Наверху короткой, в несколько ступенек, лестницы, ведущей в кабаре, стояла тарелка с объедками для бездомных кошек и собак. Черный кот, перепуганно озираясь назад, торопливо заглатывал объедки. В дверь высунулась голова одного из близнецов, он радостно пригласил четверых приятелей пройти, заметил кота, бросил ему положенное: «Ешь на здоровье». Распахнул дверь, за ней открылся небольшой, свежепокрашенный, ярко освещенный зал, заставленный столами, накрытыми красными в крупную клетку скатертями, скромная стойка и длинный стол с холодными закусками в дальнем углу. Все это охватывалось одним взглядом. Обстановка была вполне домашняя — пестрые бумажные цепи, гирлянды нарезанной бахромой серебряной фольги, вокруг зеркала над стойкой, на полках ряды глиняных кружек, часы с кукушкой.
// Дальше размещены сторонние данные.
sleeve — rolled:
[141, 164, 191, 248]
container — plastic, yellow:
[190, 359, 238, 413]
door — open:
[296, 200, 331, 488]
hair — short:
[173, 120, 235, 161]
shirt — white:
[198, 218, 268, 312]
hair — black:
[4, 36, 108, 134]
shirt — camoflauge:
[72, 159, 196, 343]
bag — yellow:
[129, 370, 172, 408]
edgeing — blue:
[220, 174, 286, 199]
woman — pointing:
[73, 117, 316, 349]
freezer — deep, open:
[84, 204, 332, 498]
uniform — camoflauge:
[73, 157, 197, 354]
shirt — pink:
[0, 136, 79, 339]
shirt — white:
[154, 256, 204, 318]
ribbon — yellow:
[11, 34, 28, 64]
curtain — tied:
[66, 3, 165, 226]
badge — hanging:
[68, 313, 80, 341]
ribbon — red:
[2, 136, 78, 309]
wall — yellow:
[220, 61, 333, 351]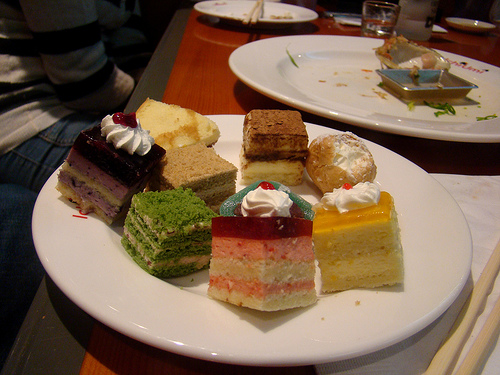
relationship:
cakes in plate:
[54, 97, 404, 312] [23, 99, 483, 366]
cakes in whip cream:
[54, 97, 404, 312] [237, 179, 295, 217]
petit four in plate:
[156, 142, 238, 219] [23, 99, 483, 366]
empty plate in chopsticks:
[195, 0, 317, 22] [241, 0, 263, 25]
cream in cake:
[237, 186, 294, 217] [207, 182, 317, 313]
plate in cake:
[23, 99, 483, 366] [313, 188, 405, 291]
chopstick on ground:
[422, 241, 499, 375] [162, 0, 500, 176]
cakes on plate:
[54, 97, 404, 312] [23, 99, 483, 366]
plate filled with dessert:
[23, 99, 483, 366] [55, 123, 166, 225]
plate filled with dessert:
[23, 99, 483, 366] [120, 186, 220, 277]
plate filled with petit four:
[23, 99, 483, 366] [199, 184, 320, 309]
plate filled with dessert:
[23, 99, 483, 366] [310, 191, 405, 293]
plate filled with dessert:
[23, 99, 483, 366] [239, 109, 308, 186]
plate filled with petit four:
[23, 99, 483, 366] [156, 142, 238, 219]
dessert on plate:
[120, 186, 220, 277] [23, 99, 483, 366]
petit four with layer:
[199, 184, 320, 309] [204, 289, 320, 310]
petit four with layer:
[199, 184, 320, 309] [206, 270, 317, 293]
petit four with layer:
[199, 184, 320, 309] [206, 251, 319, 282]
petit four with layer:
[199, 184, 320, 309] [206, 234, 314, 257]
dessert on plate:
[55, 123, 166, 225] [23, 99, 483, 366]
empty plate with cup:
[228, 35, 500, 143] [392, 68, 475, 98]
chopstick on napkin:
[422, 238, 498, 372] [312, 174, 499, 374]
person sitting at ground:
[1, 0, 148, 210] [162, 0, 500, 176]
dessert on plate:
[57, 107, 163, 227] [23, 99, 483, 366]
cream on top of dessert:
[100, 114, 152, 155] [57, 107, 163, 227]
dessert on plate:
[115, 178, 221, 284] [23, 99, 483, 366]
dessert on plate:
[348, 207, 390, 283] [23, 99, 483, 366]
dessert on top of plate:
[306, 132, 386, 199] [381, 135, 498, 333]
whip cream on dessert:
[321, 181, 379, 215] [314, 189, 403, 295]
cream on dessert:
[240, 186, 294, 217] [210, 214, 317, 314]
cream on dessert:
[100, 114, 155, 156] [57, 107, 163, 227]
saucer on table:
[450, 14, 484, 37] [173, 19, 232, 109]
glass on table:
[351, 9, 402, 36] [174, 32, 229, 111]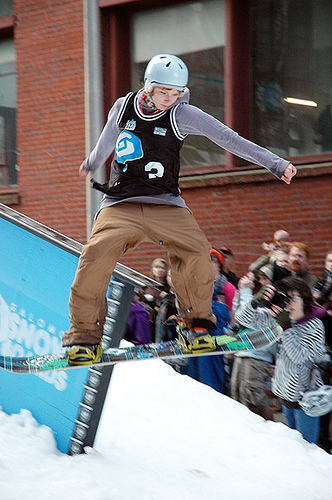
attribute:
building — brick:
[0, 1, 329, 301]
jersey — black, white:
[109, 106, 193, 204]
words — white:
[0, 297, 69, 389]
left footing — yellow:
[66, 342, 103, 366]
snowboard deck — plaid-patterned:
[1, 317, 283, 371]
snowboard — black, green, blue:
[1, 321, 291, 377]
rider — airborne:
[60, 46, 298, 368]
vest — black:
[155, 114, 183, 184]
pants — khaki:
[50, 192, 217, 345]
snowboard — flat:
[3, 314, 288, 376]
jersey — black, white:
[95, 90, 194, 200]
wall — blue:
[1, 215, 119, 456]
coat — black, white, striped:
[238, 286, 328, 404]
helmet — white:
[141, 50, 191, 91]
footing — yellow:
[177, 321, 216, 353]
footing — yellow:
[66, 342, 102, 365]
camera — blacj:
[262, 282, 294, 315]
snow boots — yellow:
[59, 323, 227, 354]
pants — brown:
[61, 201, 218, 344]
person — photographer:
[229, 275, 326, 442]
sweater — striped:
[233, 301, 328, 402]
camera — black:
[252, 269, 303, 317]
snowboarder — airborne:
[60, 51, 299, 367]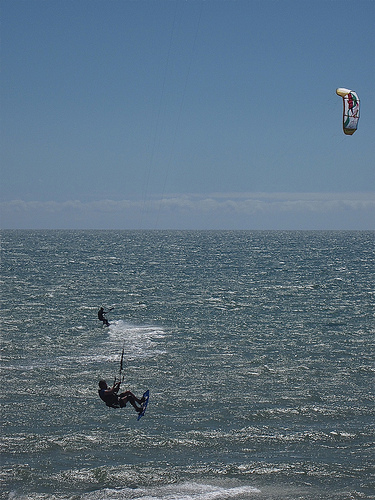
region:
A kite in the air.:
[335, 84, 360, 136]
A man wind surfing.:
[92, 379, 148, 420]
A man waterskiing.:
[95, 306, 112, 329]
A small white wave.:
[108, 320, 123, 332]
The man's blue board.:
[136, 388, 149, 422]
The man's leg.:
[123, 395, 141, 412]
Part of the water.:
[274, 339, 317, 380]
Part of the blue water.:
[102, 244, 141, 269]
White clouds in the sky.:
[171, 194, 227, 213]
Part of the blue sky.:
[60, 145, 127, 183]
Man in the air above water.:
[92, 374, 153, 425]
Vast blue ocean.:
[1, 230, 370, 491]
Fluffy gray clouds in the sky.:
[3, 189, 372, 219]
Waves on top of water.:
[167, 299, 365, 491]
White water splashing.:
[100, 315, 155, 347]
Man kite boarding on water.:
[95, 301, 119, 331]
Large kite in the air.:
[332, 82, 363, 139]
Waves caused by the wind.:
[12, 244, 341, 469]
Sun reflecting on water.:
[20, 418, 323, 493]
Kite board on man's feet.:
[134, 391, 150, 423]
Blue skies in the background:
[70, 33, 123, 63]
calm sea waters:
[211, 269, 309, 318]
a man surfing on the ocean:
[96, 380, 152, 413]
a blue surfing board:
[138, 389, 149, 421]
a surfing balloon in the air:
[336, 88, 362, 138]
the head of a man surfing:
[97, 381, 106, 389]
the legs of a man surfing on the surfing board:
[124, 388, 149, 416]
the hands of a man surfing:
[113, 382, 119, 391]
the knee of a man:
[126, 393, 132, 398]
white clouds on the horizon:
[163, 198, 209, 215]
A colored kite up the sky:
[325, 68, 358, 137]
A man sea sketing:
[100, 369, 156, 414]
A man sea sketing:
[92, 299, 116, 328]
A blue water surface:
[231, 408, 348, 466]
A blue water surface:
[263, 336, 364, 397]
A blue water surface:
[225, 238, 348, 322]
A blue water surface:
[105, 257, 207, 323]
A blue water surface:
[102, 222, 210, 269]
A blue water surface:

Чарльз совсем иначе представлял себе берлинское кабаре: он был наслышан об изысках берлинской ночной жизни и чувствовал себя обманутым в своих ожиданиях. Он не скрыл разочарования от Тадеуша.
— Ну что вы, — сказал Тадеуш, — это заведение совсем другого рода. Здесь будет благопристойное замшело-бюргерское немецкое заведение — сплошь сантименты и пиво. Сюда можно без опаски привести невинного ребенка, будь у вас невинный ребенок.
Он, похоже, был рад, что пришел сюда, Ханс и герр Буссен тоже; они расхаживали по залу и наперебой нахваливали близнецов — это ж надо все так удачно устроить. Они пребывали в состоянии радостного возбуждения: никто из них до сих пор не был знаком с владельцем кабаре, и тут им в кои-то веки выпал случай увидеть скрытую от других жизнь такого заведения, а это, что ни говори, а приятно. В кабаре они сразу же стали звать герра Буссена по имени. Начало положил Тадеуш.